The same goes for systems like the Bare Boxer. For shorter food carries or sections where food storage matters, having a compact, rigid container simplifies packing and removes decision-making around how to store food at night.
Don’t Forget the Small Stuff
Resupply boxes are also where small comfort items shine.
A mini lip balm, sunscreen stick, or fresh hygiene item can feel disproportionately good after days on trail. Reef-safe sun protection is especially helpful in exposed sections where shade is limited and reapplication needs to be quick and mess-free.
These are the things that don’t weigh much but can protect you and make you feel human again.
Expect Your Plan to Change
Every thru-hiker eventually opens a box, laughs, and sends half of it ahead.

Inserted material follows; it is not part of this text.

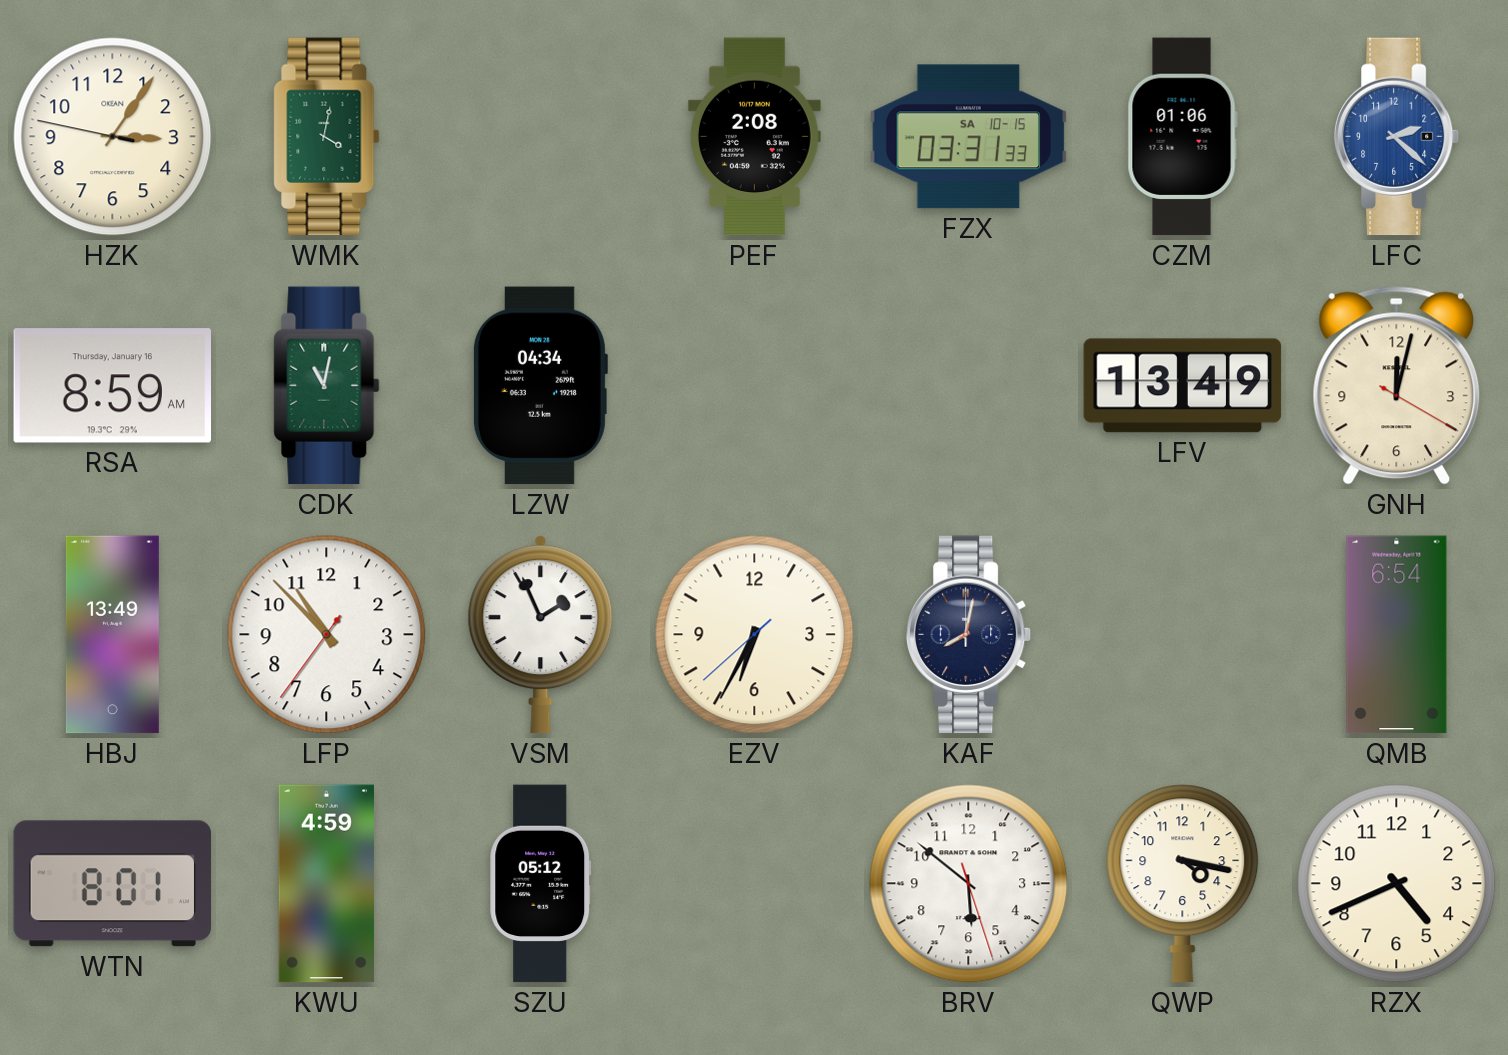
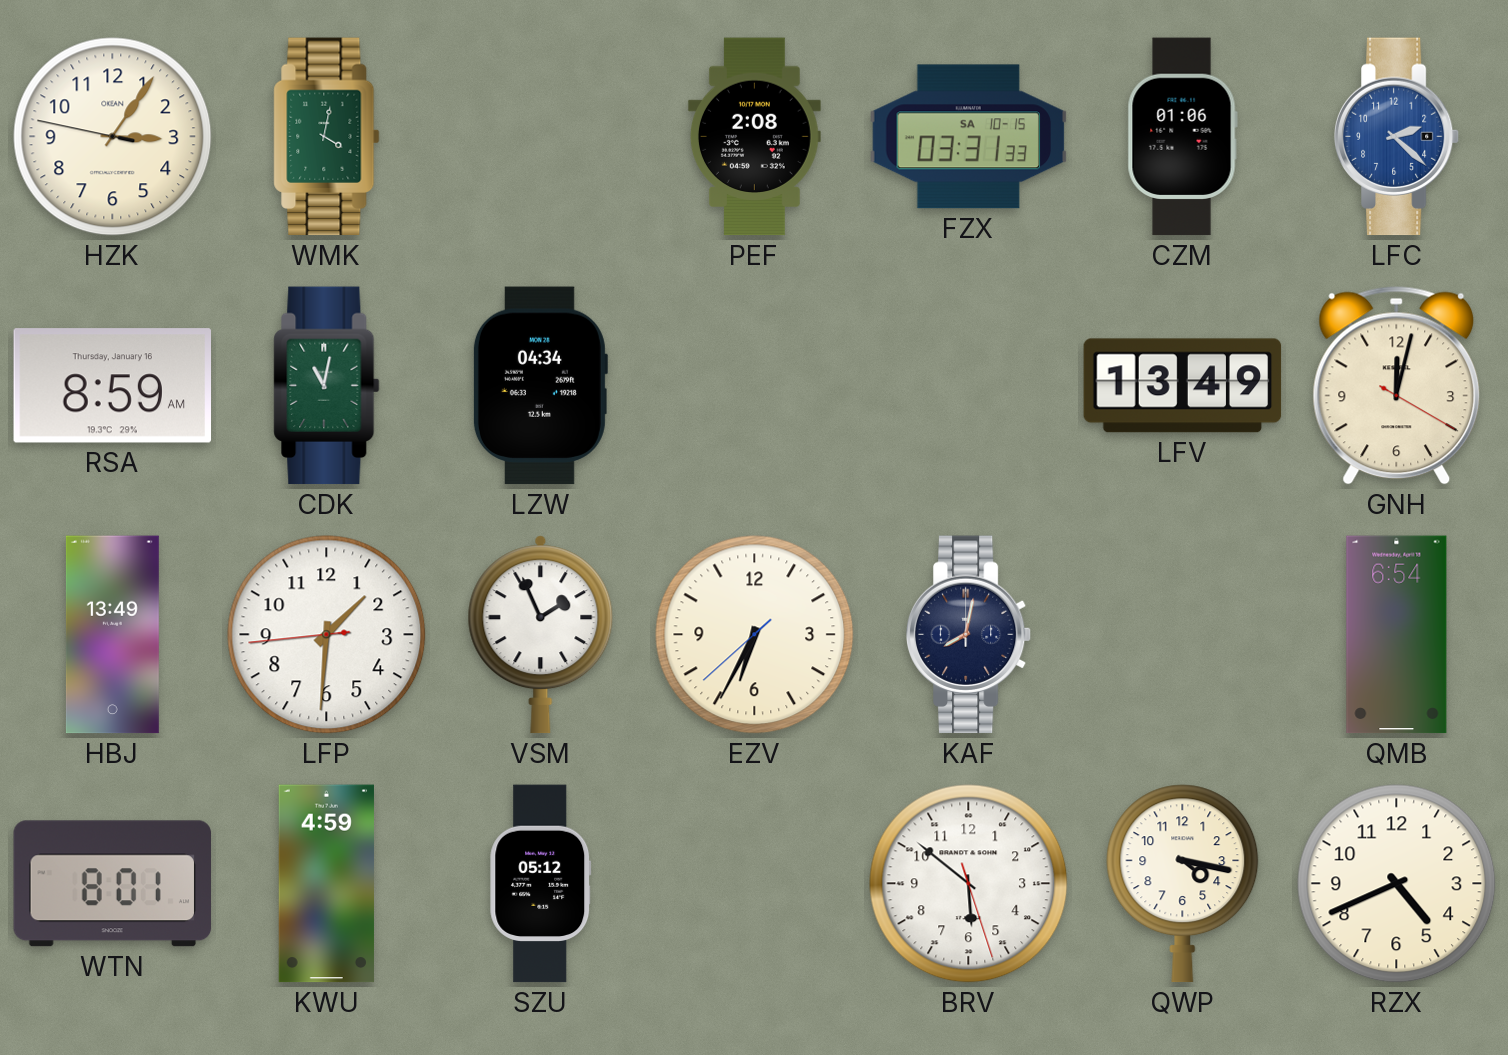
LFP: 10:52 -> 1:30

Your appetite will change.
Your mileage will change.
Your tolerance for certain foods will absolutely change.

Build your resupply plan knowing you’ll adjust it. Bounce boxes. Trade food. Buy something weird just because it sounds good in the moment.
Resupply isn’t about optimization. It’s about sustainability.
Resupply Is a Skill You Learn by Doing
The first few resupplies might feel clumsy. That’s normal. By a few hundred miles in, you’ll know how many days you like to carry, what foods actually work for you, and how to pack your kit so leaving town feels smooth instead of stressful.
Good gear helps, but systems matter more. Simple organization. Reliable waterproofing. Easy access to food and water. Tools that stay out of your way so you can focus on walking.
That’s the goal of resupply.
Keep it simple. Keep adjusting. Keep moving.